SOURCE EXTRACT »
-- BEGIN --

Bivol walks around at 190 or lower. Have to imagine Canelo walks around at least 185. Bivol can make super middleweight easily. Canelo is fighting at super middleweight his next fight.
Canelo is with DAZN. DAZN is rumored to maybe be the most likely destination for Dmitry Bivol.
Sounds like the perfect fight for next May if you ask me. The thing is, people will say there are other opponents for Canelo more popular than Bivol. My question that I almost made another topic about is, if DAZN only cares about subscribers, not PPV sales, then why are they so concerned with the popular fighters? Why not be more concerned with actual fights people will subscrie to see? Meaning, like, if Chocolatito and Rigondeaux had fought 5 years ago at 118, the casual sports fan would not have given a ****, but there would have been like 200,000 or more hardcore fans who would have bought a subscription to something like DAZN just to see this special little man's fight.
And I believe that concept would be even more true with weight combo fights. Like, okay, let's remember GGG and Sergey Kovalev like the first 6 months they came to the U.S. No one knew who they were, both were looking to make a name for themselves, and they couldn't find anyone to fight them. Now if you had the idea, let's make GGG vs Kovalev on PPV, it would be impossible because they had no fanbase in the U.S. But can you imagine how many subscriptions from the hardcore fans something like DAZN would have gotten if they put on prime GGG vs prime Sergey Kovalev? And because it's about subscriptions, not sales, they could have actually afforded to offer them the money to get them interested to do it.

-- END --

WRITTEN EXERCISE 1 » Rewrite the paragraph of the boxing post that begins "And I believe that concept" as a short bulleted list that keeps its main points.
WRITTEN EXERCISE 2 » What weight class does the boxing post say Canelo is fighting at in his next fight?

DATA SHOWN »
-- BEGIN --

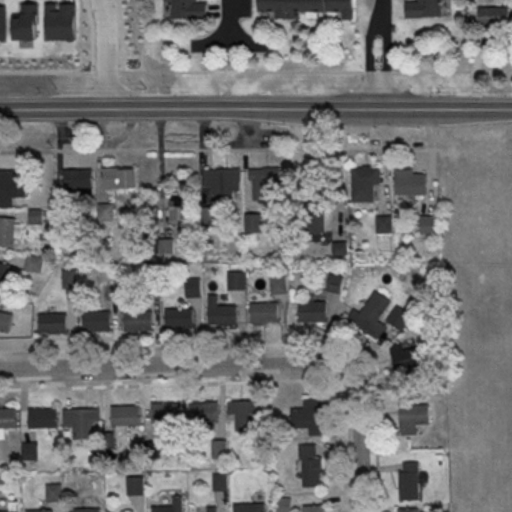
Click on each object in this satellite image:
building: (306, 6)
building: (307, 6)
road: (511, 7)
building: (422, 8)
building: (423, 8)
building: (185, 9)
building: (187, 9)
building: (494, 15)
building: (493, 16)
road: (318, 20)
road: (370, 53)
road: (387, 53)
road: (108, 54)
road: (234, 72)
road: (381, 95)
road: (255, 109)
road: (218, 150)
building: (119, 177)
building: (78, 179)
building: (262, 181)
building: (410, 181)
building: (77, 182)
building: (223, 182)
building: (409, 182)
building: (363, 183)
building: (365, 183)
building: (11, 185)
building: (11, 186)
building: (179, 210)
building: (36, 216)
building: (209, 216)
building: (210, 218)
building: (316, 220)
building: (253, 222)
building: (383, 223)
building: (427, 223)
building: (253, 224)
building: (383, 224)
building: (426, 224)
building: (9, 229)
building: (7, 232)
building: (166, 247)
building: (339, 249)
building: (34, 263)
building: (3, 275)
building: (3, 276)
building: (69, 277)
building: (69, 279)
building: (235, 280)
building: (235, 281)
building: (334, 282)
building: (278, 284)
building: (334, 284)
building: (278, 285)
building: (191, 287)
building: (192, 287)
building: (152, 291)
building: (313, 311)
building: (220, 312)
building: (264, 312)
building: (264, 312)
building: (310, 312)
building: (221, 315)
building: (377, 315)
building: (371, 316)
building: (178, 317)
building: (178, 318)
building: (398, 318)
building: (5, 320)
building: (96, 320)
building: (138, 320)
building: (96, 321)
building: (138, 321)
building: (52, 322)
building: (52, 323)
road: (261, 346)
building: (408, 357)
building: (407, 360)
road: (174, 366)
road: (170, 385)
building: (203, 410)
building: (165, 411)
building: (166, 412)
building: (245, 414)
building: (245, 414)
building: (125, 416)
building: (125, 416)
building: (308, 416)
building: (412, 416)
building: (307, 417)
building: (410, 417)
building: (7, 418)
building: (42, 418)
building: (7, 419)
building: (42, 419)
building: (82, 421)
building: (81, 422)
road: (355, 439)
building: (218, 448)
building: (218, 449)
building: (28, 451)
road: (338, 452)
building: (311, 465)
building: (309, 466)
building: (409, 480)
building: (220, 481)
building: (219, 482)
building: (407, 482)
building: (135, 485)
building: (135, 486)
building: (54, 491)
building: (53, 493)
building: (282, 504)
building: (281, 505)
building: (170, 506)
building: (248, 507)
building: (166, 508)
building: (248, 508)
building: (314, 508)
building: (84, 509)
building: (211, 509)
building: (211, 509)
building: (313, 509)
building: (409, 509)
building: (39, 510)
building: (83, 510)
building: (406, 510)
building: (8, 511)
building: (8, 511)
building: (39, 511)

-- END --

OUTPUT 1 »
- The writer believes the subscription idea holds even more for fights that combine weight classes.
- GGG and Sergey Kovalev, in their first six months in the U.S., were unknown, were trying to make names for themselves, and could not find anyone to fight them.
- A GGG vs. Kovalev pay-per-view would have been impossible then because neither had a U.S. fanbase.
- A service like DAZN could have drawn many subscriptions from hardcore fans by staging prime GGG vs. prime Kovalev.
- Because the model depends on subscriptions rather than sales, it could have afforded to offer them enough money to interest them in the fight.

OUTPUT 2 » Super middleweight.